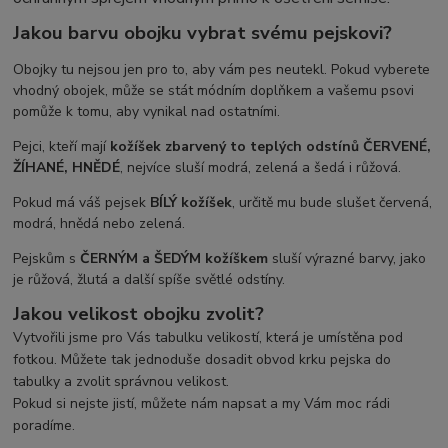
Jakou barvu obojku vybrat svému pejskovi?
Obojky tu nejsou jen pro to, aby vám pes neutekl. Pokud vyberete
vhodný obojek, může se stát módním doplňkem a vašemu psovi
pomůže k tomu, aby vynikal nad ostatními.
Pejci, kteří mají
kožíšek zbarvený to teplých odstínů ČERVENÉ,
ŽÍHANÉ, HNĚDÉ
, nejvíce sluší modrá, zelená a šedá i růžová.
Pokud má váš pejsek
BÍLÝ kožíšek
, určitě mu bude slušet červená,
modrá, hnědá nebo zelená.
Pejskům s
ČERNÝM a ŠEDÝM
kožíškem
sluší výrazné barvy, jako
je růžová, žlutá a další spíše světlé odstíny.
Jakou velikost obojku zvolit?
Vytvořili jsme pro Vás tabulku velikostí, která je umístěna pod
fotkou. Můžete tak jednoduše dosadit obvod krku pejska do
tabulky a zvolit správnou velikost.
Pokud si nejste jistí, můžete nám napsat a my Vám moc rádi
poradíme.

....................

▶ About this task: When a line among the entries above contains "sluší", copy it.

▶ The answer:
, nejvíce sluší modrá, zelená a šedá i růžová.
sluší výrazné barvy, jako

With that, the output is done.